Çalışkan genç adam öne çıkıp hazırlanmadan önce ağır ağır yutkundu. Georg, Briss'in alınmasına yardım etti ve birlikte izlemek üzere yan tarafa geçtiler.
Bir süre sonra ellerini kaldırdı ve başladı.
Tyron müdahale etmek zorunda kalana kadar ancak bir dakikayı geçti. Sonrasında yaşananlarla ilgilendikten sonra üç genç Büyücüyü mağaraya doğru götürdü ve onlarla orada konuştu.
“Georg, özellikle diksiyon ve nefes kontrolü konusunda iyi iş çıkardın.”
Kalın parmaklarına bakarak, “Parmaklar bana çelme taktı,” diye başını salladı.
“Açık bir yuvanız varsa, genel beceriler listesinden seçebileceğiniz bir Dextrous Fingers becerisi var. Düşünmeye değer olabilir. Egzersizlerinizi yapmaya devam ederseniz daha iyi olacaktır, ancak zaman alacaktır ve asla istediğiniz kadar çevik olamayacaksınız.”
Briss'e döndü.
“Son derece iyi iş çıkardın ama odaklanmanı koruman gerekiyor. Bu ritüelin normal versiyonu bir saate kadar sürebilir ve birçok büyü bundan daha uzun sürer. İfadeleriniz üzerinde çalışmanın yanı sıra tüm ritüeli bir kerede uygulamaya başlayın. Aynı anda uzun süre konsantre olmaya alışmanız gerekiyor.”
Sırada en kötü performansı gösterdiği için hayal kırıklığına uğrayan Richard vardı.
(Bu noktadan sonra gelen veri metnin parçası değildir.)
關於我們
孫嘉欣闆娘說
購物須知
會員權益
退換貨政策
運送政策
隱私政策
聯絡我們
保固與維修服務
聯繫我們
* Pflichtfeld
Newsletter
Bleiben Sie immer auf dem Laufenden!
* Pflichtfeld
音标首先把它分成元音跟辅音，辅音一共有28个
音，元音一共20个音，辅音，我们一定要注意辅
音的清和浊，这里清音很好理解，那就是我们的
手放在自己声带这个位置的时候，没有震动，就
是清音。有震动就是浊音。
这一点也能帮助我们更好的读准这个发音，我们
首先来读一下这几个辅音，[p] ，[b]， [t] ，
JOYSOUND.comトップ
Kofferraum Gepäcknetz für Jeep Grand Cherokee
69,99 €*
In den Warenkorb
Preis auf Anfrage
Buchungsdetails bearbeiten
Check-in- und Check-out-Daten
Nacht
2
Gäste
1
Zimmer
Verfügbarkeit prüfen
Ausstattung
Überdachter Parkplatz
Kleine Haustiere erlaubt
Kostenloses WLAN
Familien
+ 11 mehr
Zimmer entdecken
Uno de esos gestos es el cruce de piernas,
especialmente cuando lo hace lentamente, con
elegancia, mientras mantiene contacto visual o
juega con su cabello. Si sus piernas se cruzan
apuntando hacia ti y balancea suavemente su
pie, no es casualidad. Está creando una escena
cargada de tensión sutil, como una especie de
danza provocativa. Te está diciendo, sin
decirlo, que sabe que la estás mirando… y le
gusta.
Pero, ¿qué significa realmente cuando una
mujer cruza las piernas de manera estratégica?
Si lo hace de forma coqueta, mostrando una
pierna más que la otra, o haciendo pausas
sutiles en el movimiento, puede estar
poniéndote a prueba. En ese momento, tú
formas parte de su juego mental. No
“Çok çalıştığını biliyorum ama sinirlerin galip geldi. Zor olduğunu biliyorum ama gergin olamazsın. Bu enerjiyi yararlı bir şeye kanalize etmenin veya kendinizden uzaklaştırmanın bir yolunu bulmalısınız. Bir an düşündü. “Hiç halka açık performans sergilediniz mi?”
Richard gözlerini kırpıştırdı.
“Ah, hayır?”
“Bir meyhaneye ya da hana gitmeyi ve şarkı söylemeyi falan dene. Hokkabazlık. Ne yapabilirsen yap. Kalabalık önünde bir şarkıyı okuyabilirseniz, üç kişinin önünde bir ritüel gerçekleştirmek çocuk oyuncağı gibi görünecektir.
“Şimdi, yarıktan dolayı birkaç günlüğüne uzakta olacağım. Her birinizin tatbikatlarınız üzerinde çalışmaya ve ritüeli uygulamaya devam etmenizi bekliyorum. Geri döndüğümde bana biraz gelişme göstermen gerekecek.”